Se positiva ou negativa a soberania, cuida-se de um problema político-institucional. Assim foi a decisão do


constituinte de 1988. Somente se pode alterar tal postura em nova Assembléia Nacional Constituinte.

Outro dado relevante, já por nós defendido em obras que cuidam do tema (Código de Processo Penal
comentado, Manual de processo penal e execução penal e júri – princípios constitucionais), diz respeito à revisão
criminal. Estamos convictos que a decisão do Tribunal togado, ingressando no mérito da condenação proferida
pelos jurados, com trânsito em julgado, para absolver, afastar qualificadoras ou outras causas de aumento,
modificando, pois, o conteúdo original do veredicto é, sem dúvida, ofensiva à soberania proclamada pela
Constituição. Se alguma prova nova surgisse, o caminho seria ingressar com revisão criminal e o Tribunal
determinar que outro júri se realizasse para apreciar, novamente, o caso. A prática, no entanto, demonstra o
contrário.
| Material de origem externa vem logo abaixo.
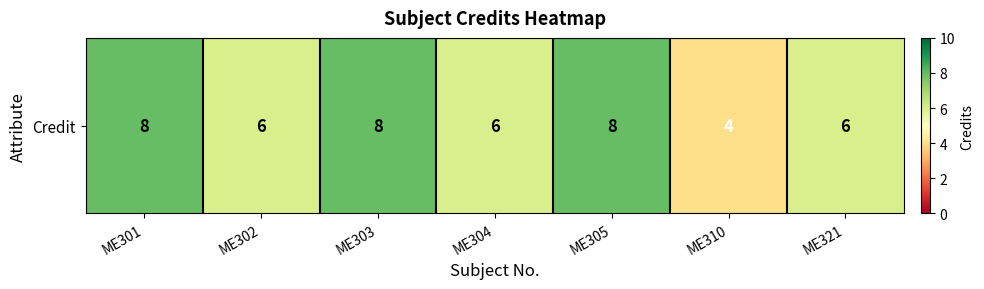

Reading left to right, extract all data points from this chart.

ME301=8	ME302=6	ME303=8	ME304=6	ME305=8	ME310=4	ME321=6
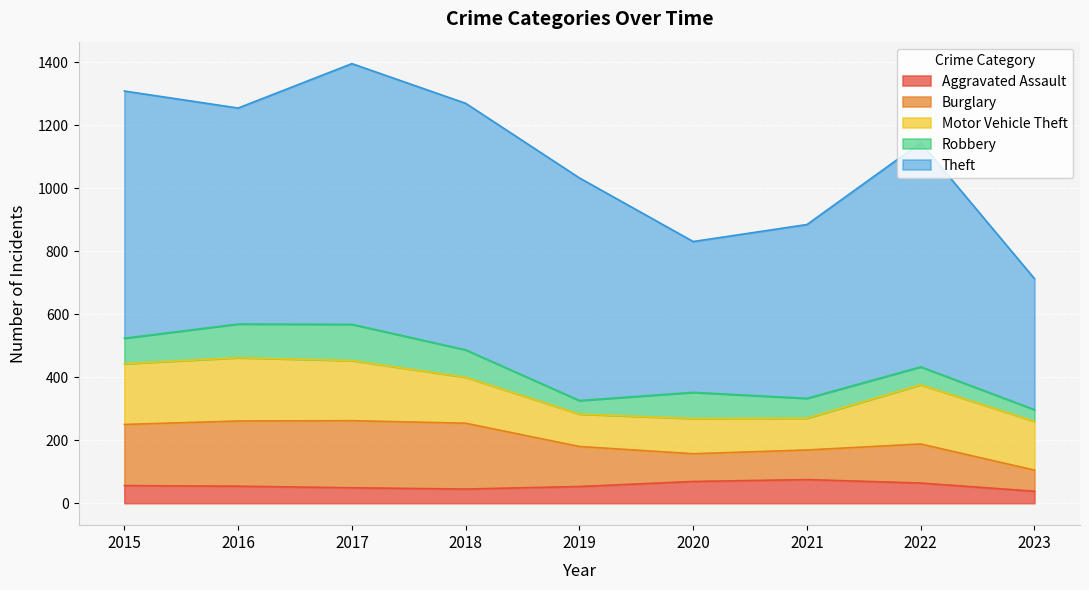

Which has a higher value, 2021 or 2016?

2021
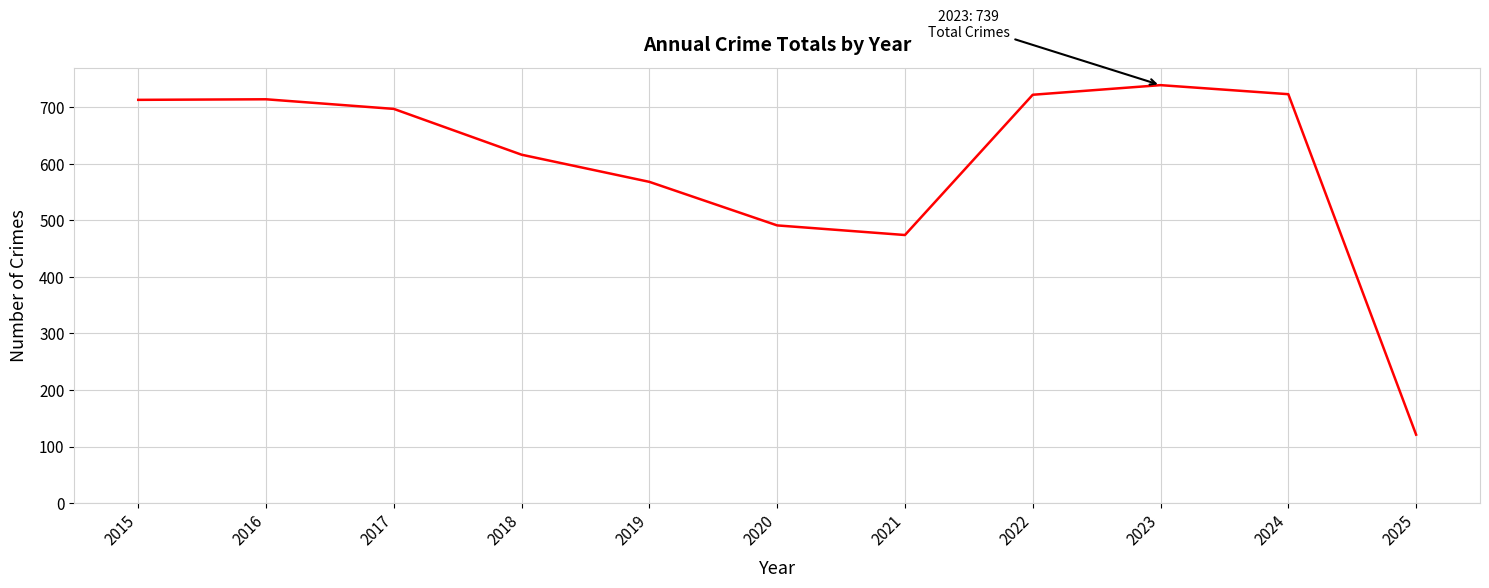

Where is the data nearest to the value 430?

2021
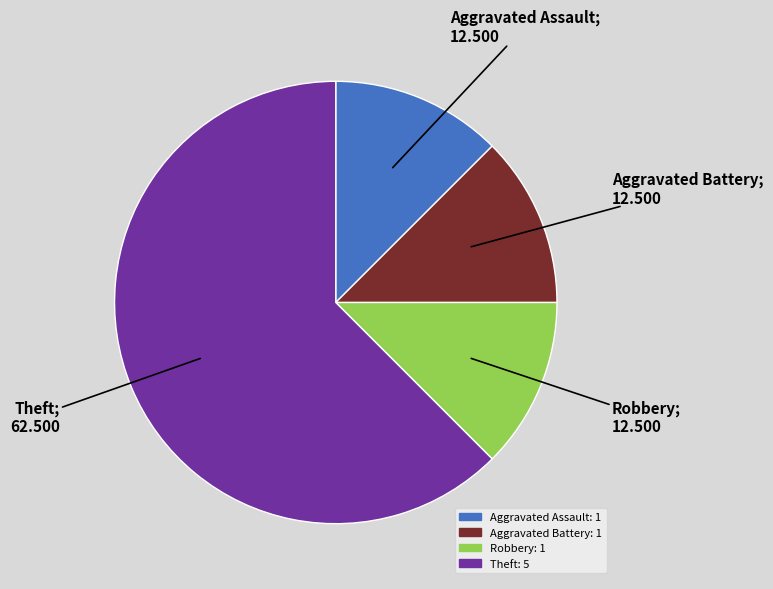

Is there a majority slice in this chart?

Yes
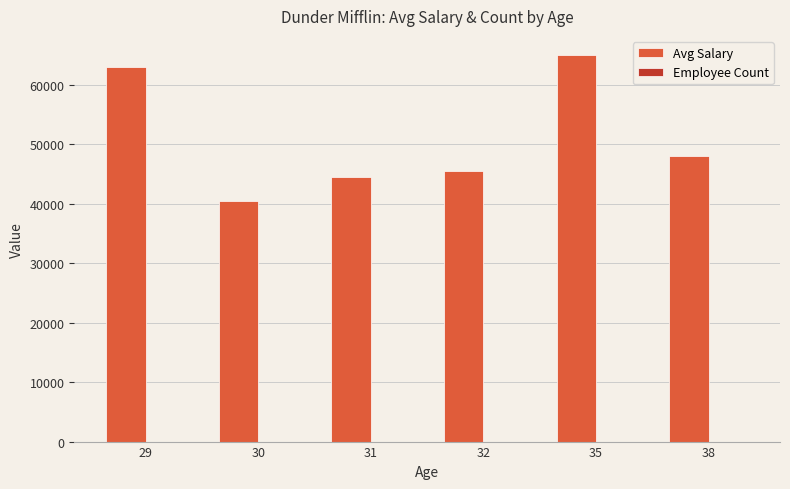

Which series has the largest total across all categories?

Avg Salary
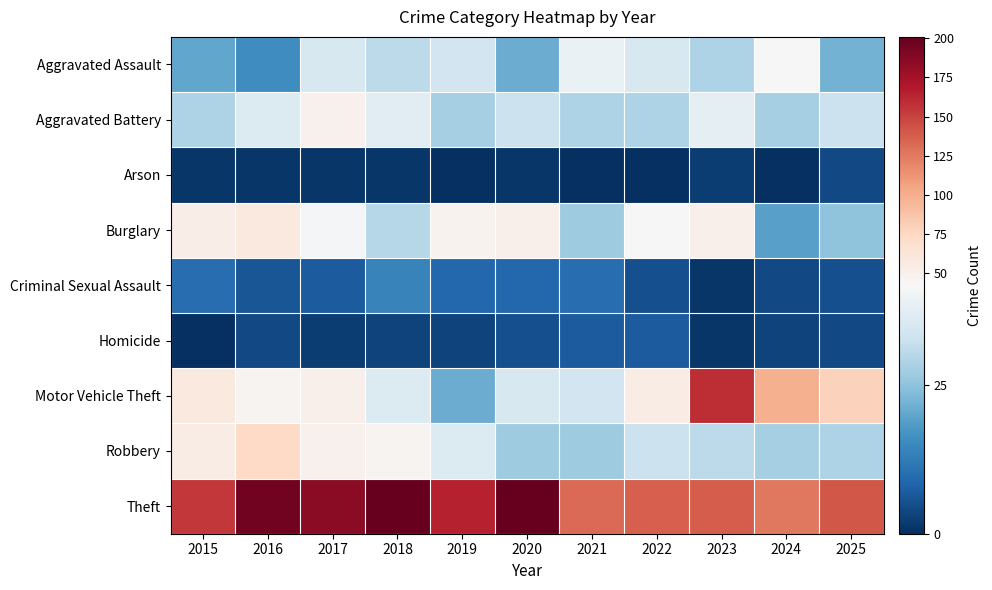

Which series has the largest total across all categories?

Theft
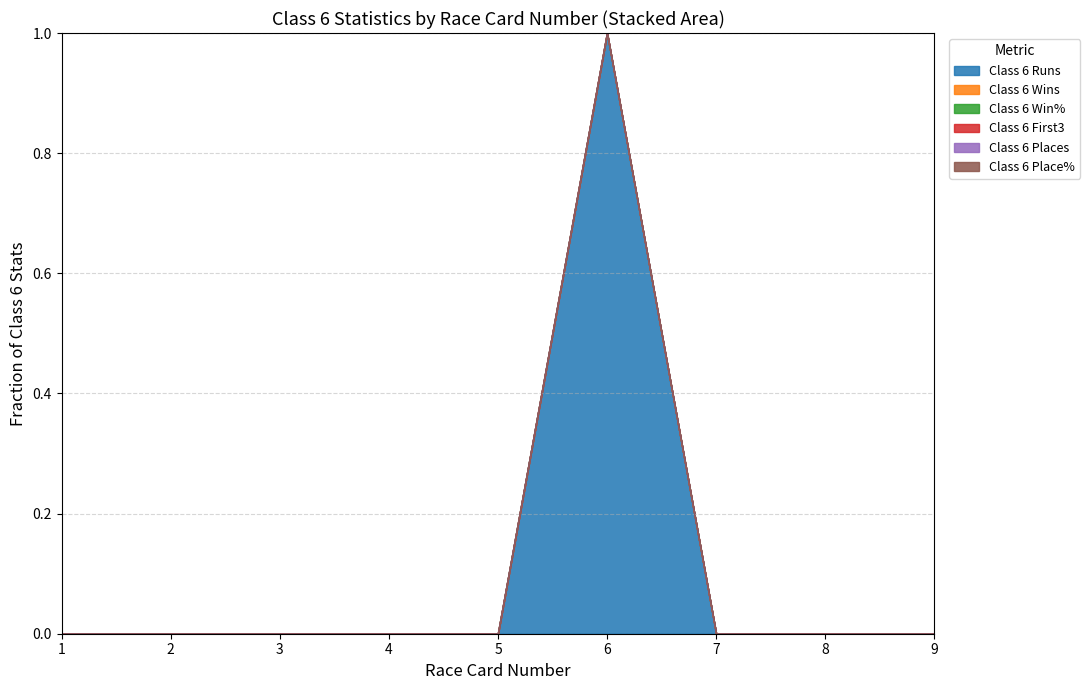

Does the chart display data point markers on the line(s)?

No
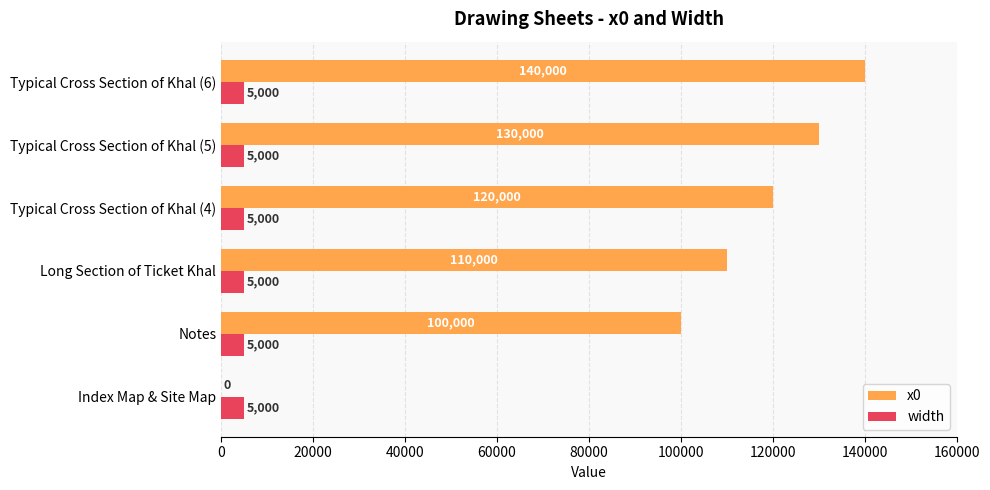

Between Index Map & Site Map and Typical Cross Section of Khal (4), which series saw the biggest shift?

x0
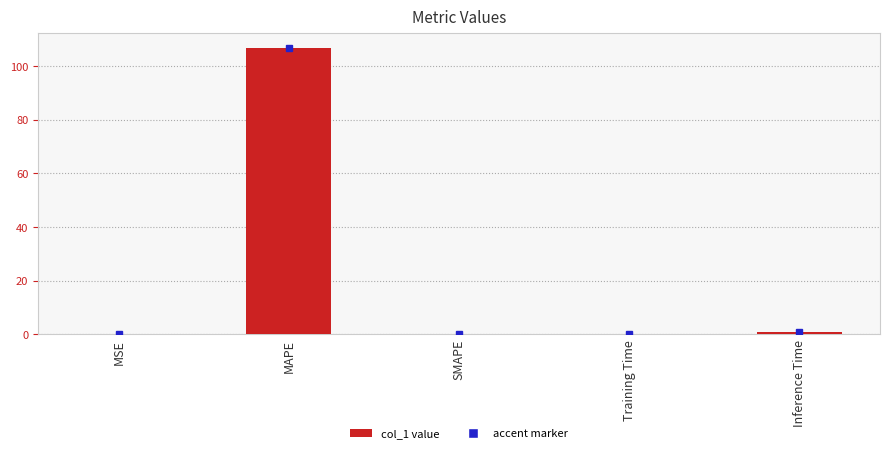

True or false: the data shows 157.8 at MAPE.

False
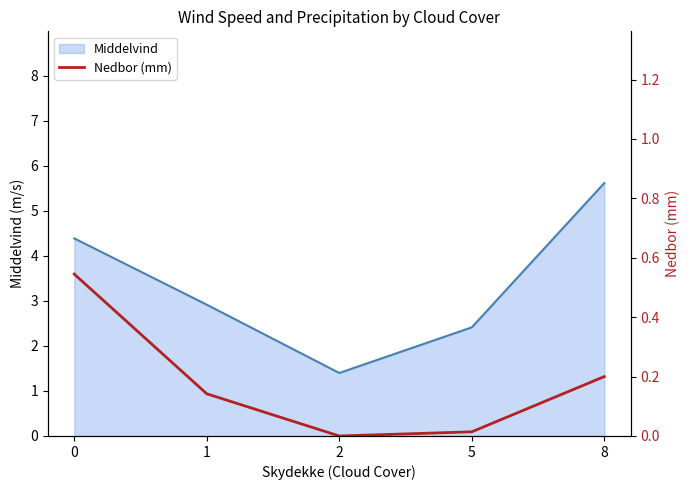

Is it true that Middelvind equals 2.4 at 5?

True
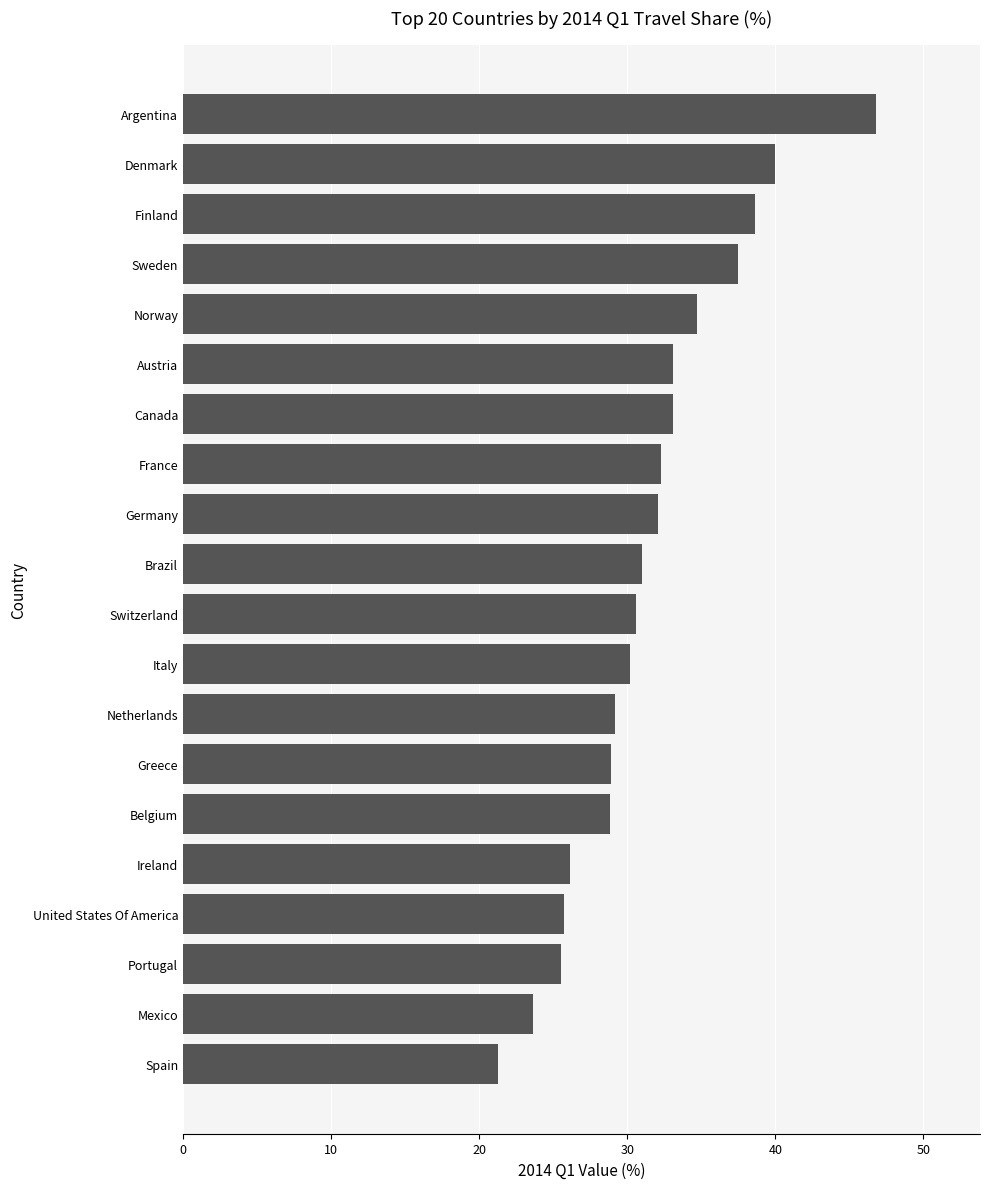

What is the difference between the maximum and second lowest values?

23.2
Sem qualquer prova nova, bastando um simples pedido do interessado, vários são os casos em que se
revê o decidido pelo Tribunal Popular, alterando, quanto ao mérito, o veredicto. Que soberania é essa? Que
poder supremo é esse? Argumenta-se que mais vale atropelar um princípio regente da instituição do júri do que
manter um inocente no cárcere… Ora, mas quem vai dizer, afinal, em última análise, que o réu é inocente? O
correto seria dar provimento à revisão criminal, se houver indício de erro grave, para encaminhar o caso a outro
julgamento pelo Tribunal Popular. Se inocente ou culpado, a decisão é do povo. Isto é soberania. O restante é
argumentação jurídica para enfraquecer a instituição. Aliás, ad argumentandum, tantos são os casos de revisão
criminal alterando o veredicto popular que poderíamos afirmar o seguinte: se houvesse possibilidade de o
Ministério Público ingressar com revisão criminal contra decisões absolutórias, proferidas pelo Tribunal do Júri,
teríamos, na prática, transformado esta instituição em órgão meramente consultivo. Respeitar a decisão popular
é cumprir a Constituição Federal. A realidade da soberania dos veredictos ainda está distante de ser atingida.